Arbuscular mycorrhizal fungi (AMF) and dark septate endophytes (DSEF) have such an influence on plant development and on the edaphological characteristics and nutrients available in the soil that changes in these communities can drive modifications in the biotic and abiotic variables of an ecosystem, demonstrating the synergetic between species. Given its relevance, the objective of this work was to determine the status of colonization in the roots of three representative herbaceous species of the understory of a community of Abies religiosa (Kunth Schltdl. et Cham.) and Pinus harwegii (Lindl), and to contrast the coexistence of colonizers in three conservation-disturbance scenarios that exemplify the vulnerability situations of a forest ecosystem. A tripartite AMF-HESO-plant interaction is reported by the occurrence of coenocytic hyphae, vesicles, septate hyphae, moniliform cells, and sclerotia.
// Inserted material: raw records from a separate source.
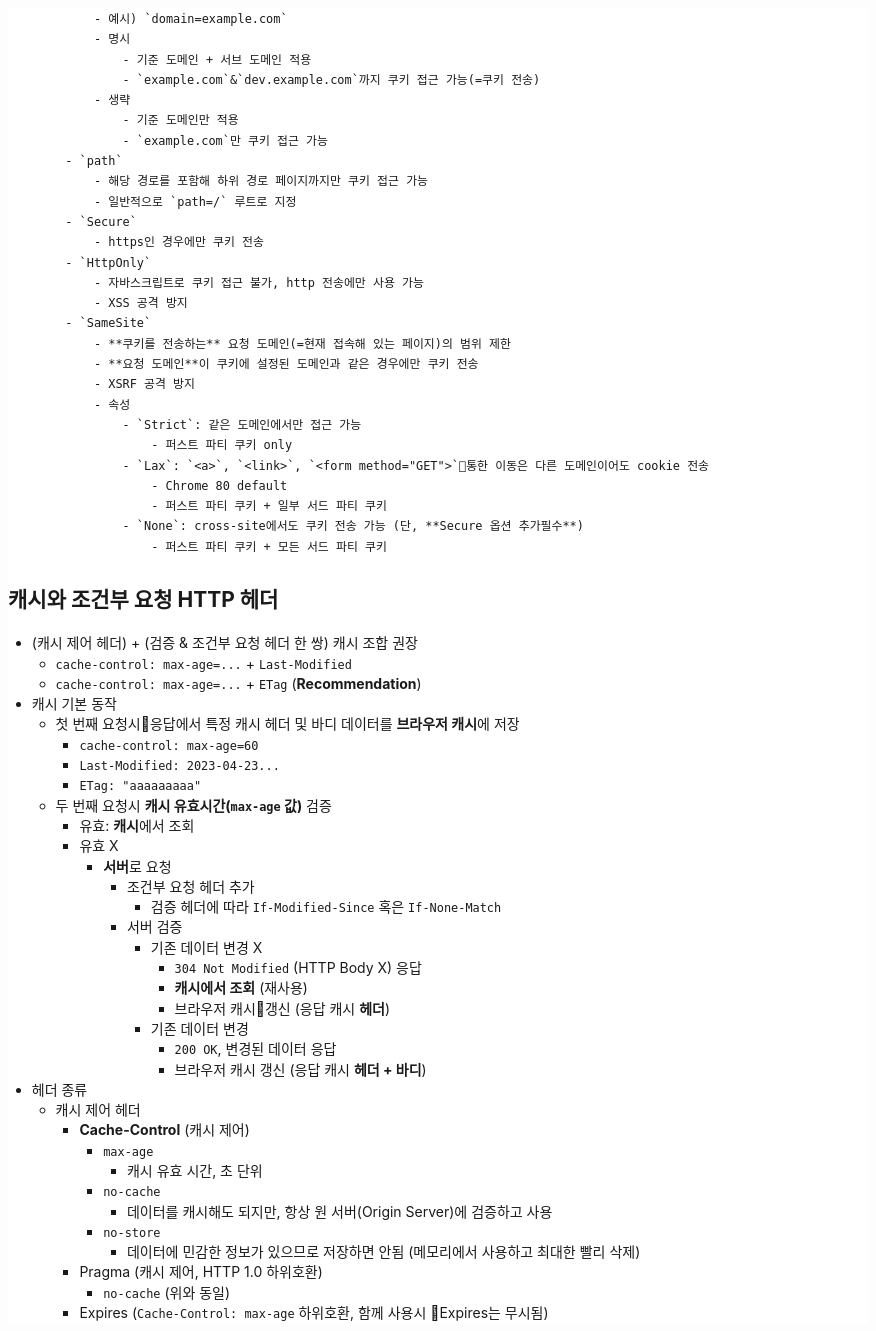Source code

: 				- 예시) `domain=example.com`
				- 명시
					- 기준 도메인 + 서브 도메인 적용
					- `example.com`&`dev.example.com`까지 쿠키 접근 가능(=쿠키 전송)
				- 생략
					- 기준 도메인만 적용
					- `example.com`만 쿠키 접근 가능
			- `path`
				- 해당 경로를 포함해 하위 경로 페이지까지만 쿠키 접근 가능
				- 일반적으로 `path=/` 루트로 지정
			- `Secure`
				- https인 경우에만 쿠키 전송
			- `HttpOnly`
				- 자바스크립트로 쿠키 접근 불가, http 전송에만 사용 가능
				- XSS 공격 방지
			- `SameSite`
				- **쿠키를 전송하는** 요청 도메인(=현재 접속해 있는 페이지)의 범위 제한
				- **요청 도메인**이 쿠키에 설정된 도메인과 같은 경우에만 쿠키 전송
				- XSRF 공격 방지
				- 속성
					- `Strict`: 같은 도메인에서만 접근 가능
						- 퍼스트 파티 쿠키 only
					- `Lax`: `<a>`, `<link>`, `<form method="GET">`통한 이동은 다른 도메인이어도 cookie 전송
						- Chrome 80 default
						- 퍼스트 파티 쿠키 + 일부 서드 파티 쿠키
					- `None`: cross-site에서도 쿠키 전송 가능 (단, **Secure 옵션 추가필수**)
						- 퍼스트 파티 쿠키 + 모든 서드 파티 쿠키

## 캐시와 조건부 요청 HTTP 헤더
- (캐시 제어 헤더) + (검증 & 조건부 요청 헤더 한 쌍) 캐시 조합 권장
	- `cache-control: max-age=...` + `Last-Modified`
	- `cache-control: max-age=...` + `ETag` (**Recommendation**)
- 캐시 기본 동작
	- 첫 번째 요청시응답에서 특정 캐시 헤더 및 바디 데이터를 **브라우저 캐시**에 저장
		- `cache-control: max-age=60`
		- `Last-Modified: 2023-04-23...`
		- `ETag: "aaaaaaaaa"`
	- 두 번째 요청시 **캐시 유효시간(`max-age` 값)** 검증
		- 유효: **캐시**에서 조회
		- 유효 X
			- **서버**로 요청
				- 조건부 요청 헤더 추가
					- 검증 헤더에 따라 `If-Modified-Since` 혹은 `If-None-Match`
				- 서버 검증
					- 기존 데이터 변경 X
						- `304 Not Modified` (HTTP Body X) 응답
						- **캐시에서 조회** (재사용)
						- 브라우저 캐시갱신 (응답 캐시 **헤더**)
					- 기존 데이터 변경
						- `200 OK`, 변경된 데이터 응답
						- 브라우저 캐시 갱신 (응답 캐시 **헤더 + 바디**)
- 헤더 종류
	- 캐시 제어 헤더
		- **Cache-Control** (캐시 제어)
			- `max-age`
				- 캐시 유효 시간, 초 단위
			- `no-cache`
				- 데이터를 캐시해도 되지만, 항상 원 서버(Origin Server)에 검증하고 사용
			- `no-store`
				- 데이터에 민감한 정보가 있으므로 저장하면 안됨 (메모리에서 사용하고 최대한 빨리 삭제)
		- Pragma (캐시 제어, HTTP 1.0 하위호환)
			- `no-cache` (위와 동일)
		- Expires (`Cache-Control: max-age` 하위호환, 함께 사용시 Expires는 무시됨)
The values of arbuscular mycorrhization exceed 50% and are higher than those found for endophytes (15.7-64.5%). The colonization of both types of fungi, such as AMF sporulation (687 spores 50 g-1 soil in the reforested area), seems to be related to the microclimatic conditions resulting from soil use. The edaphological variables that allow inferring the colonization behavior correspond mainly to available phosphorus, calcium, pH, organic matter, and cation exchange capacity. It is concluded that soil properties, its use, and the type of plants are determinant in the establishment of fungal communities. However, more studies on HESO-plant interaction are needed.